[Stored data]
********

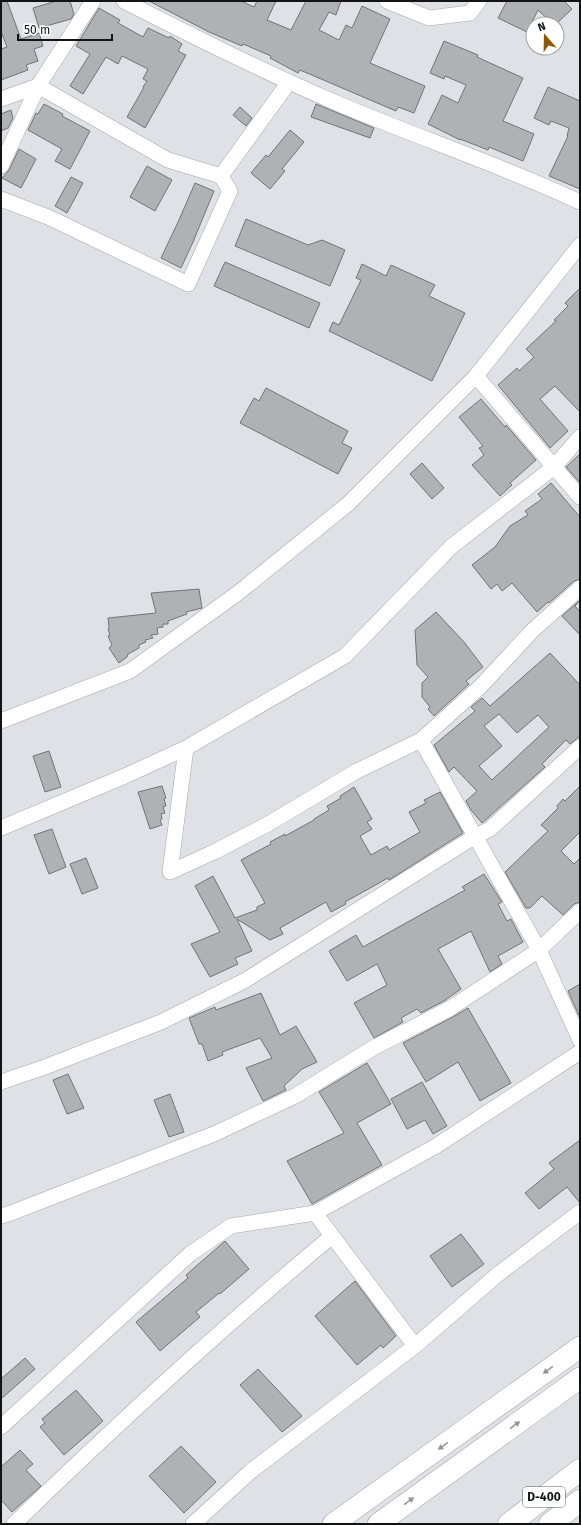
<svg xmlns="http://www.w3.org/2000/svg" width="581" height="1525" viewBox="0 0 581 1525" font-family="'Fira Sans',sans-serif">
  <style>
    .building { fill: #aeb2b5; stroke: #707477; fill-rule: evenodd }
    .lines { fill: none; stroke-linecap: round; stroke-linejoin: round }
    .street-casing { stroke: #a3a7aa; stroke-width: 16 }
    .secondary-casing { stroke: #a3a7aa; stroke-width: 22 }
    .highway-casing { stroke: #a3a7aa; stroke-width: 23 }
    .street { stroke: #fff; stroke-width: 15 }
    .secondary { stroke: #fff; stroke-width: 21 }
    .highway { stroke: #fff; stroke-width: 22 }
    .oneway { fill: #949595 }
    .labels { text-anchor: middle; stroke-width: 3; stroke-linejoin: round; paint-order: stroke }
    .shield { fill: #fff; stroke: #585a5a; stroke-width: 1 }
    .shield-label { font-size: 12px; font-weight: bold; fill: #111314 }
  </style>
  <rect width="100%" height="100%" fill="#dee2e6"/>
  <path class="building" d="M1,1H7L21,39L39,33L43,46L34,49L38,61L26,65L28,70L1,80V49L7,47L1,31Z
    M56,1H70L74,14L71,19L39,28L33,8Z
    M149,1H241L254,7L257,1H276L267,20L291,30L306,1H341L336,15L329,12L319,30L339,40L346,25L352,28L362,6L390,19L370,63L425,86L414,113L398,107L396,111L300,70L298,73L270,58L271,56L243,44L242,46L209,32Z
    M507,1H564L572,9L556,24H553L538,10L527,32L498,18Z
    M99,8L120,20L118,23L143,37L148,28L169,38L170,36L182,44L178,51L186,55L145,128L127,117L144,87H143L147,81L143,79L148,69L122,56L118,64L106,57L83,94L70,86L90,54L76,46Z
    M444,41L478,55L477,57L523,78L503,121L534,134L523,161L489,147L488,150L460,139V140L428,124L442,95L458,103L466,85L445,76L444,79L430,73Z
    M548,87L580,101V189L549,176L568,136H567L569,128L551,121L549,125L534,118Z
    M44,104L63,114L62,116L90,131L70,169L55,161L62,149L28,130L36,113L38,114Z
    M316,104L374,128L370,138L311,117Z
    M240,107L252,118L246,126L233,115Z
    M11,110L13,118L8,128L1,131V114Z
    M290,130L304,142L282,169L285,171L270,189L251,173L266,155L268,157Z
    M19,149L36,159L21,188L2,178L9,170Z
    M147,166L172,180L155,211L130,197Z
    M71,177L83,183L67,213L55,206Z
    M195,183L214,191L193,242L181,268L161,258L179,220Z
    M246,219L308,245L322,240L345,250L330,286L235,246Z
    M225,262L320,303L309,328L214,286Z
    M362,264L386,276L391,265L435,285L429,296L465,313L432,381L329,331L333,322L339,325L361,280L356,278Z
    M580,288V412L555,386L540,399L568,431L550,448L498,385L517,368L519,371L534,357L526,349L556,321L554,320L568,306L565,303Z
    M266,388L348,431L342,443L352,448L338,474L240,423L254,398L259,401Z
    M481,399L505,427L506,425L536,460L510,483L512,485L500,496L472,465L484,455L479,448L483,446L459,417Z
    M580,454V483L566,467Z
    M422,463L444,488L432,499L410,474Z
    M551,483L580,517V579L574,581L549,603L548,602L537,612L512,583L502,591L497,584L491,589L472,565L495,547L510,526L528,515L525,511L542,499L538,494Z
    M199,589L202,608L186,612L187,614L168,621V624H163V627L157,628L158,634L151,635L153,638L145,640L146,642L139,645V648L128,654L127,657L119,663L109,648L112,645L108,636L110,635L108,629L109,627L108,618L156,613L151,593Z
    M580,600L575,606L580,612V635L562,616Z
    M436,612L464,642L483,667L466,681L469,684L434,716L428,709L430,707L422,697V683L428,677L417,665L415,630Z
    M550,653L580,685V736L570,744L566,740L542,764L545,767L482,823L471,810L466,801L477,791L454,767L449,772L434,745L475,711L471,707L482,698L490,706ZM499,714L517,733L538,715L549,727L492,780L479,766L502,746L484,726Z
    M49,751L61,787L45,792L33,756Z
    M162,786L166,798L164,799L166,806L163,807L165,813L161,814L162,819L160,820L162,825L150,829L138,792Z
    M580,786V832L561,851L574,864L580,858V902L574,904L563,915L542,896L530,908H526L505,872L548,831L541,825L558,808L557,806L563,799L565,801Z
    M354,787L372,819L367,822L372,829L360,836L371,855L387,846L389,850L420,832L409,812L426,803L424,800L440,792L463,833L389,880L388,878L345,902L346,904L331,912L326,902L280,928L283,934L270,940L237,919L252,951L235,958L238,964L210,977L191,944L220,932L195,886L213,876L235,918L257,910V907L265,903L241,860L271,844L270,842L285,834V836L314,820V819L329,810L327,806L341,798L340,796Z
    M52,829L66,867L49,874L34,835Z
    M86,858L98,888L82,894L70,864Z
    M484,874L502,902L498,904L507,921L511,919L523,942L498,956L502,964L490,972L471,931L438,949L461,989L444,1001L421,1013L417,1009L401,1018L403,1022L374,1038L354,1003L387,985L377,964L347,981L329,951L356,935L363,947L465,890L462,887Z
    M580,984V1018L568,991Z
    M261,993L280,1035L296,1026L317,1062L302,1069L284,1086L286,1090L263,1101L246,1068L272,1058L260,1038L222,1052L223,1055L208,1061L202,1044H199L189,1018L215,1007L216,1010Z
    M468,1008L511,1083L480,1101L458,1062L426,1082L403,1043L453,1017Z
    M367,1063L391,1104L357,1123L382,1165L312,1204L287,1161L344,1133L319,1092Z
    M68,1074L84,1108L67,1114L53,1080Z
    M422,1082L447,1126L433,1134L425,1120L407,1129L391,1099Z
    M170,1094L184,1132L169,1137L154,1100Z
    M580,1140V1203L567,1187L539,1209L525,1193L554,1169L549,1163Z
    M461,1234L484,1264L452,1287L430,1256Z
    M225,1241L249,1269L220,1294L219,1293L196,1312L200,1317L160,1351L136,1322L188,1278L186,1275Z
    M355,1281L396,1336L383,1348L381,1345L357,1365L315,1316Z
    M25,1358L35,1369L1,1399V1379Z
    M258,1369L302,1416L282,1432L240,1385Z
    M76,1390L103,1421L64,1455L40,1427L45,1423L42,1419Z
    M181,1446L216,1482L184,1513L149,1476Z
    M20,1450L33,1464L26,1470L41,1486L12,1512L1,1500V1467Z"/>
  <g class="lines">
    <defs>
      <path id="street" d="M124,1C195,37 266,73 339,104C419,138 501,165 580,202
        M387,1L429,18L470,13L479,1
        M1,99L38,86L93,1
        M1,166L38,86L168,160L221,176L289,82
        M1,199L48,217L188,284L230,191L221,176
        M476,376L580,497
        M1,721L130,671L238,593L348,504L476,376L580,245
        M421,740L539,950L580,1040
        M186,748L170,872L216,851L268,824L355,772L421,740L480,687L533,630L580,588
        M1,828L125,776L186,748L345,656L452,546L554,467L580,437
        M1,1082L45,1067L161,1022L244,981L474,837L490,829L580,747
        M315,1213L415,1346
        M1,1216L11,1213L214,1134L295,1096L373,1048L449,1009L539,950L580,911
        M1,1427L190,1254L231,1226L315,1213L436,1146L580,1052
        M14,1524C116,1425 222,1328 332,1236
        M193,1524L251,1471L415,1346L497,1275L580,1212"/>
      <path id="secondary" d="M333,1524L580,1347
        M378,1524L580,1378"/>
      <path id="highway" d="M509,1524L580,1470
        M550,1524L580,1501"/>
    </defs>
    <use href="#street" class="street-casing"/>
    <use href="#secondary" class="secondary-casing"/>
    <use href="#highway" class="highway-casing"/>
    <use href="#street" class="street"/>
    <use href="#secondary" class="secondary"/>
    <use href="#highway" class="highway"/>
  </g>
  <defs><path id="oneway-solid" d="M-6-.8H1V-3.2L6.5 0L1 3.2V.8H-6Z"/></defs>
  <g class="oneway">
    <use href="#oneway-solid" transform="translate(548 1370) rotate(144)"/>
    <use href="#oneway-solid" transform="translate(515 1425) rotate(-36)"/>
    <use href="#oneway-solid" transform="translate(443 1446) rotate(144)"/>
    <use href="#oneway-solid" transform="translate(409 1501) rotate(-36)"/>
  </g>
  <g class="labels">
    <rect class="shield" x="523" y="1487" width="42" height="20" rx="3"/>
    <g class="shield-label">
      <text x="544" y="1501">D-400</text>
    </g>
  </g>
  <rect width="581" height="1525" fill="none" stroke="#111314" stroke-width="4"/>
  <g transform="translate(545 36) rotate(340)"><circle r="19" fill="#ffffff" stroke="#a0a1a1"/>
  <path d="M0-3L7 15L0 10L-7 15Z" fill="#8c5805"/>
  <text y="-6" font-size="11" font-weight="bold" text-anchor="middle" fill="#111314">N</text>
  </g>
  <path d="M18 34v6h94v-6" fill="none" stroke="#111314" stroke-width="2"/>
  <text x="24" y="34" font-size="12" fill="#111314" stroke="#ffffff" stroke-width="3" paint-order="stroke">50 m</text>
</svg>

********

> WHAT YOU ARE ASKED TO DO
Among the lines above, count those containing "round", and give only the number.

> EXPECTED ANSWER
2